Une énorme polémique, des vidéos, des expertises en lecture labiale, des échanges par médias interposés... et à la fin, "aucun élément tangible". Au milieu du tumulte médiatique, l'enquête de deux semaines de la commission de discipline de la Ligue n'a rien trouvé de probant, ni contre "Ney", ni contre le Marseillais Alvaro Gonzalez, accusés d'avoir échangé des insultes racistes et homophobes lors du houleux PSG-OM du 13 septembre dernier.

Grâce au bénéfice du doute, les deux joueurs échappent ainsi à une suspension, qui aurait pu être très lourde, jusqu'à dix matches selon le barème de la FFF, pour des propos discriminatoires avérés.

"Une sentence plus que méritée", a réagi Alvaro sur son compte Twitter. "Je n'ai jamais été et ne serai jamais une personne raciste", a-t-il ajouté, remerciant "l'OM pour sa confiance et sa fidélité" et "nos grands supporters".

"Alvaro n'est pas raciste, toute accusation portée à son encontre sur ce sujet est injuste et infondée", a réagi l'OM, "satisfait" de cette décision.

"Indignation et colère. Un non-jugement de la LFP aveugle, sourde et muette. Soirée noire pour la lutte contre l'homophobie et le racisme dans le football", s'est indigné de son côté le collectif "Rouge direct", luttant contre l'homophobie dans le football.

Lecture labiale fiable à 30%

Mais la commission de discipline est formelle : le dossier était vide. "Premier constat, aucun rapport d'officiels, arbitre ou délégué, ne contenait d'éléments relatifs à ces propos ou injures à caractère discriminatoire", a expliqué son président Sébastien Deneux. "Le second, c'est que les déclarations des deux joueurs sont contraires en quasi tous points.
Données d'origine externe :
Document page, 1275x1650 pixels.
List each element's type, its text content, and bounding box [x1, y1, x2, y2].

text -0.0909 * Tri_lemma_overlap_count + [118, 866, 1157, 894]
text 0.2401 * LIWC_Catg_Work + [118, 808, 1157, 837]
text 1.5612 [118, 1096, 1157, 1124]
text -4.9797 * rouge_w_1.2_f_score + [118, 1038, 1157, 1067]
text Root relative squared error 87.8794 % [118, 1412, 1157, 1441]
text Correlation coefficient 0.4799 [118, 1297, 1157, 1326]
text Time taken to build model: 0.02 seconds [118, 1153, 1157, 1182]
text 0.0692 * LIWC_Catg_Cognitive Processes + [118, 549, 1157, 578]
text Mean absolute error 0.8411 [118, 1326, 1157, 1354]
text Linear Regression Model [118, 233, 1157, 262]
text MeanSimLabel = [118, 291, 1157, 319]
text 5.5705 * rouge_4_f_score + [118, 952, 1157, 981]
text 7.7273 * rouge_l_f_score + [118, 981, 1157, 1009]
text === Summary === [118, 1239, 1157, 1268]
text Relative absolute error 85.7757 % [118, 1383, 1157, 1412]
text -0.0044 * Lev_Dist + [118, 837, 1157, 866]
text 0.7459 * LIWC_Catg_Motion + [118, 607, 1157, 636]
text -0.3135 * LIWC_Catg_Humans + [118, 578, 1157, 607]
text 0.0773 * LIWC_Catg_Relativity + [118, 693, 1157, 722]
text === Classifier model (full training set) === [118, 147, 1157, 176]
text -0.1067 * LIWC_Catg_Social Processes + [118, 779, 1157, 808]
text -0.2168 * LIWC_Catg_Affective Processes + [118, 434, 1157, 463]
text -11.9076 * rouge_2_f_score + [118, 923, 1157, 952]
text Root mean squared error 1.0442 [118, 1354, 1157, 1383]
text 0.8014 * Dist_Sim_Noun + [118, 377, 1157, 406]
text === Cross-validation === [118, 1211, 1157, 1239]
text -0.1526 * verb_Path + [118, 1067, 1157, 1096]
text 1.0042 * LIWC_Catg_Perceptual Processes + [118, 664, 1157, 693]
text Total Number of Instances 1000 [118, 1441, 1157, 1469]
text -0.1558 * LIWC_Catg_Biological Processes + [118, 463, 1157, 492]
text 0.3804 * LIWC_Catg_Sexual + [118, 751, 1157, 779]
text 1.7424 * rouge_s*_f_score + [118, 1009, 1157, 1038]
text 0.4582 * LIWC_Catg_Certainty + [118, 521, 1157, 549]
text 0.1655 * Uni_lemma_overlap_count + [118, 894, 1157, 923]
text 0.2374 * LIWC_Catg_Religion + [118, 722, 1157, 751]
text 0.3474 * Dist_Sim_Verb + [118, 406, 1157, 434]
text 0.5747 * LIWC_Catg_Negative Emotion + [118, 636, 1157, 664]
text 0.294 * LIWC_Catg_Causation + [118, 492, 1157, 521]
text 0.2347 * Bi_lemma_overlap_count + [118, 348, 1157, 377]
Rien ne permettait d'établir de manière claire et précise la nature des propos qui ont été échangés", a-t-il poursuivi.

L'expertise en lecture labiale, demandée par l'instructeur, a même alimenté le flou, alors que des médias brésiliens et espagnols, avec la même technique, assuraient qu'Alvaro avait traité Neymar de "singe" et que "Ney" lui aurait répondu par une injure homophobe.

"Il n'y avait pas de corrélation avec ce que les joueurs ont déclaré. En plus, l'expert précisait bien que la technique n'était elle-même fiable qu'à 30%, ce qui laisse place au doute, qui doit profiter aux joueurs", a expliqué le dirigeant.

Neymar est aussi libéré des soupçons de racisme, pour des propos qu'il aurait tenus envers le Japonais Hiroki Sakai : "les travaux de la commission se sont essentiellement concentrés sur les échanges entre Neymar et Alvaro", a dit Sébastien Deneux.

Cette annonce clôt l'épais dossier du "Clasico", dont les suites disciplinaires avaient fini par éclipser l'exploit réalisé par Marseille, qui avait remporté son premier succès contre le PSG en neuf ans (1-0).